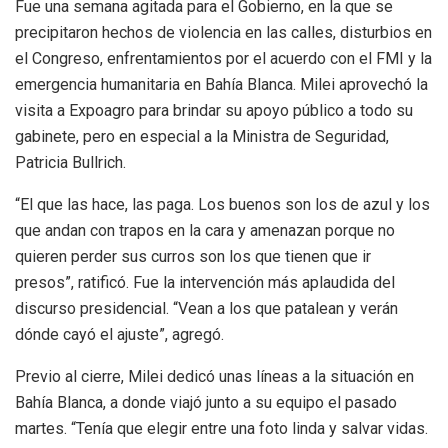
Fue una semana agitada para el Gobierno, en la que se
precipitaron hechos de violencia en las calles, disturbios en
el Congreso, enfrentamientos por el acuerdo con el FMI y la
emergencia humanitaria en Bahía Blanca. Milei aprovechó la
visita a Expoagro para brindar su apoyo público a todo su
gabinete, pero en especial a la Ministra de Seguridad,
Patricia Bullrich.
“El que las hace, las paga. Los buenos son los de azul y los
que andan con trapos en la cara y amenazan porque no
quieren perder sus curros son los que tienen que ir
presos”, ratificó. Fue la intervención más aplaudida del
discurso presidencial. “Vean a los que patalean y verán
dónde cayó el ajuste”, agregó.
Previo al cierre, Milei dedicó unas líneas a la situación en
Bahía Blanca, a donde viajó junto a su equipo el pasado
martes. “Tenía que elegir entre una foto linda y salvar vidas.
────
_About this task_
Tally the lines in the listing that hold "para" and report the number alone.

_Output for this task_
2